### Directives
1. Answer these from the passage on calling teens selfish, one line each:
(a) What does the mother of the emotionally damaged person call her?
(b) What does the writer say criticizing a needy teen would be like?
(c) For about how long did the writer have to think primarily of themselves?
2. Repeat word for word the stretch of the passage on calling teens selfish from "So keep this" through "to help them?".

But I believe it is more accurate to say that they are responsible for you being needy. They have failed to fill your needs, probably your emotional needs. They have probably filled your material needs. They may have even given you more junk than you truly need in an attempt to "buy" you or your obedience by making you feel indebted to them. They may also tell you that you are undeserving of all of these material things if they want to manipulate you with guilt.

It is true that when a person is needy they are thinking primarily of themselves, since they are trying to fill their natural needs. When you are starving physically or emotionally you won't be thinking too much of other people. This is natural, not abnormal. And it certainly is not a character flaw. I know one person who has been severerly damaged emotionally by her parents. She feels unloved, uncared about, rejected, unwanted, worthless. As a result, she is doing anything she can to meet her basic emotional needs. And for this her mother calls her "selfish."

So keep this in mind:

When a parent calls a teen "selfish", they imply the teen is at fault. But to call the same teen "needy" implies the parents are at fault--which is more accurate.

I never call teens who are emotionally starving "selfish." I call them needy.

And I don't criticize them for this. This would only make them feel worse. It would be like taking food from a homeless person.

Instead of criticizing someone who is already needy, wouldn't it be better to help them?

Who is really "selfish" then, the teen, or the parent who fails to help the teen in need? I suggest we drop the term "selfish" from our vocabularies. I suggest it is better to look at everyone as needy. If your parents are calling you selfish, this is a pretty clear sign they are emotionally needy themselves. Whether you chose to help them fill their emotional needs is up to you. I am afraid, though, that it will prove to be a mission impossible. I used to try to fill my mother's emotional needs. Finally, I realized I would never be able to do this. I would never make her happy. So I concentrated on my own life. To her credit, she has never actually called me selfish, though she has implied it. For the most part she let me go when I decided to leave her and the family which had failed to meet my emotional needs. Now we actually have a better relationship, but this required me to think primarily of myself for about 10 years now.

Some of you have been called selfish for more than this long. The sooner you start to see yourselves as not selfish, but needy, and then make it your goal to identify and fill your emotional needs, the sooner you can start living your own life.

### Stored rows
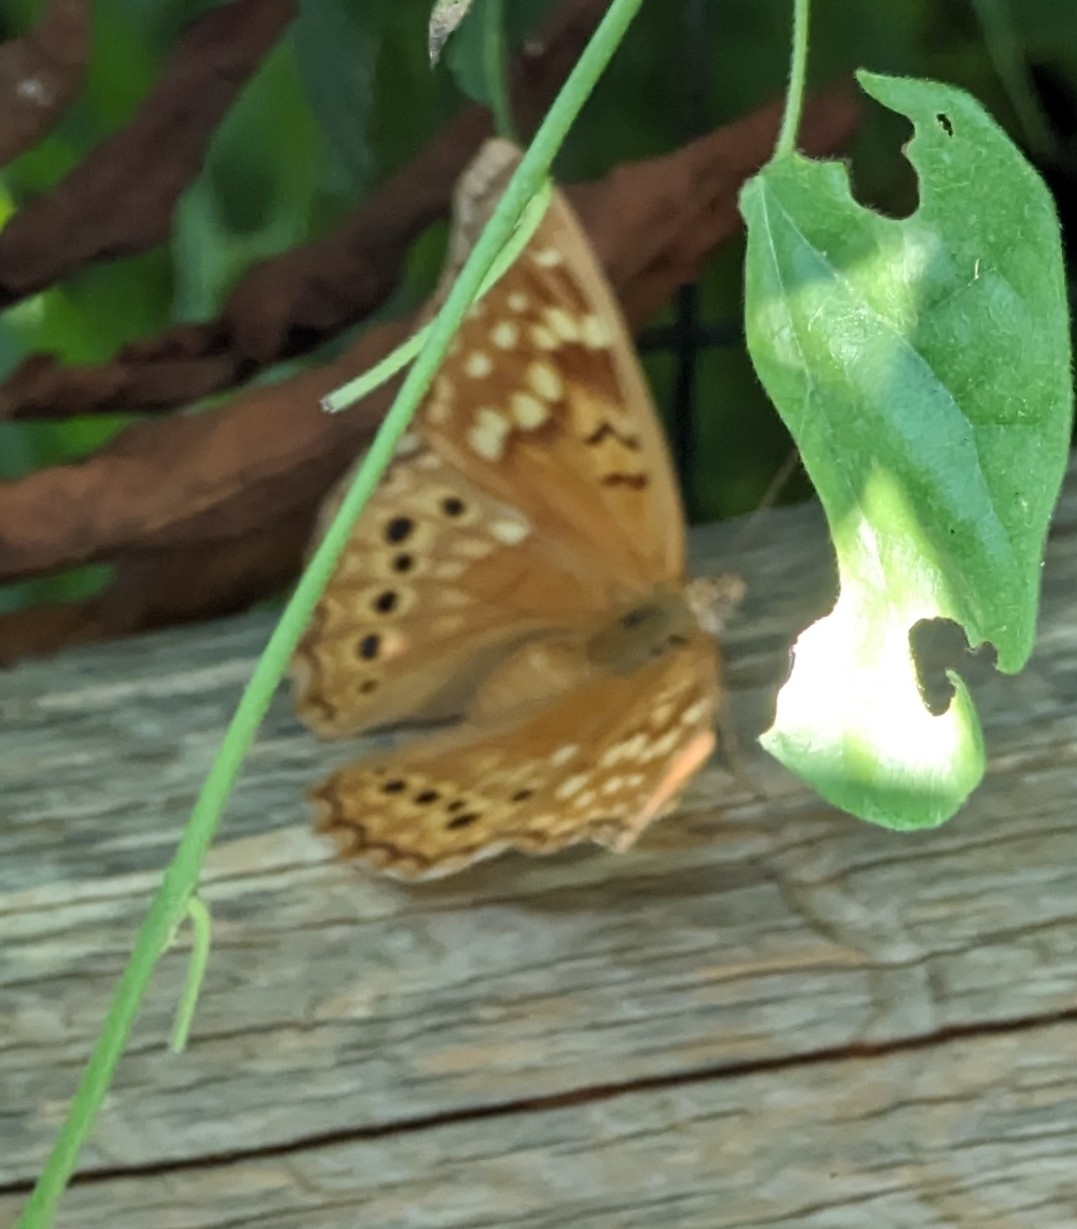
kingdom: Animalia
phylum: Arthropoda
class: Insecta
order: Lepidoptera
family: Nymphalidae
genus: Asterocampa
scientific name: Asterocampa clyton
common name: Tawny emperor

### Solved problems
1.
(a) "Selfish."
(b) Taking food from a homeless person.
(c) About 10 years.

2.
So keep this in mind:

When a parent calls a teen "selfish", they imply the teen is at fault. But to call the same teen "needy" implies the parents are at fault--which is more accurate.

I never call teens who are emotionally starving "selfish." I call them needy.

And I don't criticize them for this. This would only make them feel worse. It would be like taking food from a homeless person.

Instead of criticizing someone who is already needy, wouldn't it be better to help them?